Any image found in the entries is to be skipped; the rest is returned word for word.

**Data for this exercise**
⁂

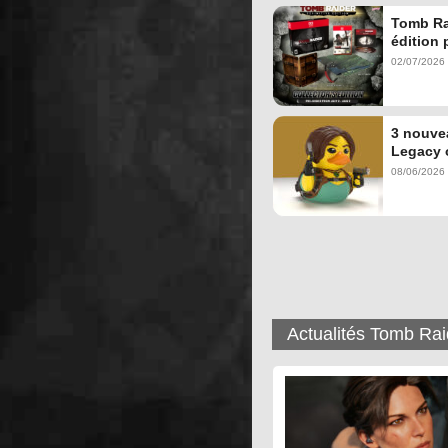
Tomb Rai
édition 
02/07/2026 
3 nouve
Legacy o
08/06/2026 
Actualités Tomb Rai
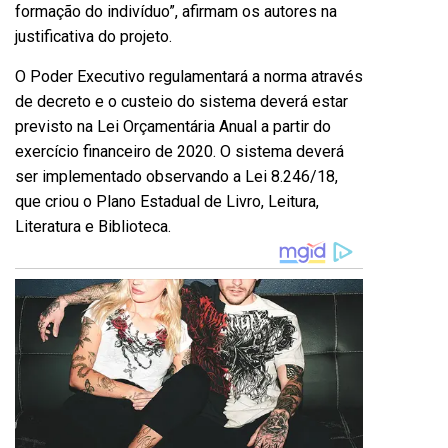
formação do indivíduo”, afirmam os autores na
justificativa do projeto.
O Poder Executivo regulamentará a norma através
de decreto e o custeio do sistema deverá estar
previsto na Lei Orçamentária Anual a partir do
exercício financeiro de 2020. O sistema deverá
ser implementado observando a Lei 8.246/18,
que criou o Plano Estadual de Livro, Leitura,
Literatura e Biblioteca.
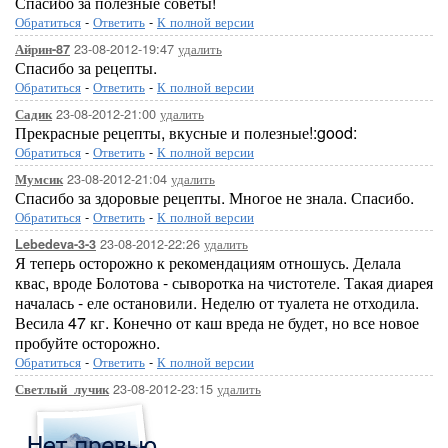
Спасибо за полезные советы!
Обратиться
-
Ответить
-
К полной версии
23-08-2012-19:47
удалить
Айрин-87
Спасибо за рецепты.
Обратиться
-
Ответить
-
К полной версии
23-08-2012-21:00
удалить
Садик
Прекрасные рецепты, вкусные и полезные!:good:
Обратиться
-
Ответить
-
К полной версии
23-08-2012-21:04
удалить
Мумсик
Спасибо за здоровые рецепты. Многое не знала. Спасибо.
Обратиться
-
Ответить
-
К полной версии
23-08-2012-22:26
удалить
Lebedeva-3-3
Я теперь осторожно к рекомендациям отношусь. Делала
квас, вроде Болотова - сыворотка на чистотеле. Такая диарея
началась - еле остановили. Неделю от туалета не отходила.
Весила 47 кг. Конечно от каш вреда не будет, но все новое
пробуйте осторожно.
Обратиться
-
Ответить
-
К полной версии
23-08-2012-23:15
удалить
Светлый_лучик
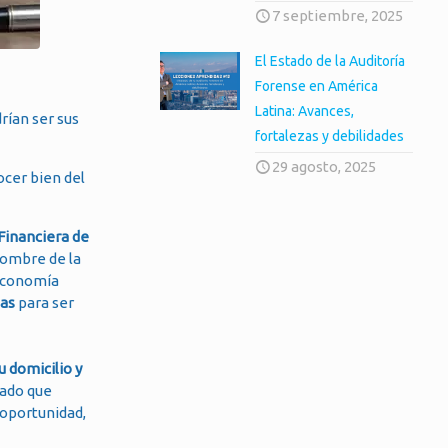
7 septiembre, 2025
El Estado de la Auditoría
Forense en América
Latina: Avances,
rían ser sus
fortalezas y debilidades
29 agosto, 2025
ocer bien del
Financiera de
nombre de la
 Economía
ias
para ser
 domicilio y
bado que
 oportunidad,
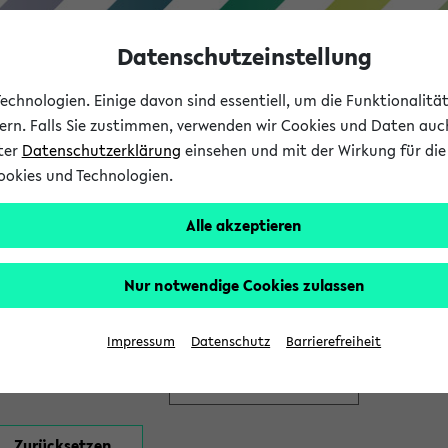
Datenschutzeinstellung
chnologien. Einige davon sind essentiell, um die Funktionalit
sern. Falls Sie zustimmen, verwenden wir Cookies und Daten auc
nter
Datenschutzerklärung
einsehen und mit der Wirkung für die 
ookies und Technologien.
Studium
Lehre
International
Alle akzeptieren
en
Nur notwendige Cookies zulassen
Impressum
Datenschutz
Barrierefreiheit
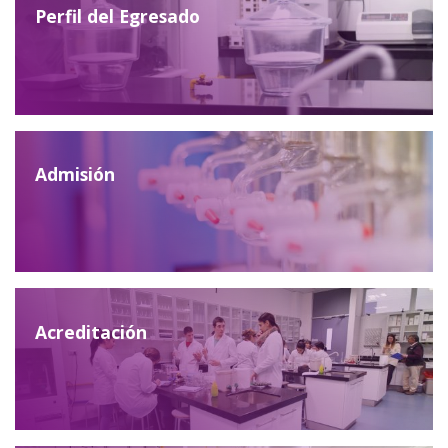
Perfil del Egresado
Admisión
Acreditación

⁂

**Answer box**
Tomb Rai
édition 
02/07/2026 
3 nouve
Legacy o
08/06/2026 
Actualités Tomb Rai
formação do indivíduo”, afirmam os autores na
justificativa do projeto.
O Poder Executivo regulamentará a norma através
de decreto e o custeio do sistema deverá estar
previsto na Lei Orçamentária Anual a partir do
exercício financeiro de 2020. O sistema deverá
ser implementado observando a Lei 8.246/18,
que criou o Plano Estadual de Livro, Leitura,
Literatura e Biblioteca.
Спасибо за полезные советы!
Обратиться
-
Ответить
-
К полной версии
23-08-2012-19:47
удалить
Айрин-87
Спасибо за рецепты.
Обратиться
-
Ответить
-
К полной версии
23-08-2012-21:00
удалить
Садик
Прекрасные рецепты, вкусные и полезные!:good:
Обратиться
-
Ответить
-
К полной версии
23-08-2012-21:04
удалить
Мумсик
Спасибо за здоровые рецепты. Многое не знала. Спасибо.
Обратиться
-
Ответить
-
К полной версии
23-08-2012-22:26
удалить
Lebedeva-3-3
Я теперь осторожно к рекомендациям отношусь. Делала
квас, вроде Болотова - сыворотка на чистотеле. Такая диарея
началась - еле остановили. Неделю от туалета не отходила.
Весила 47 кг. Конечно от каш вреда не будет, но все новое
пробуйте осторожно.
Обратиться
-
Ответить
-
К полной версии
23-08-2012-23:15
удалить
Светлый_лучик
7 septiembre, 2025
El Estado de la Auditoría
Forense en América
Latina: Avances,
rían ser sus
fortalezas y debilidades
29 agosto, 2025
ocer bien del
Financiera de
nombre de la
 Economía
ias
para ser
 domicilio y
bado que
 oportunidad,
Datenschutzeinstellung
chnologien. Einige davon sind essentiell, um die Funktionalit
sern. Falls Sie zustimmen, verwenden wir Cookies und Daten auc
nter
Datenschutzerklärung
einsehen und mit der Wirkung für die 
ookies und Technologien.
Studium
Lehre
International
Alle akzeptieren
en
Nur notwendige Cookies zulassen
Impressum
Datenschutz
Barrierefreiheit
Perfil del Egresado
Admisión
Acreditación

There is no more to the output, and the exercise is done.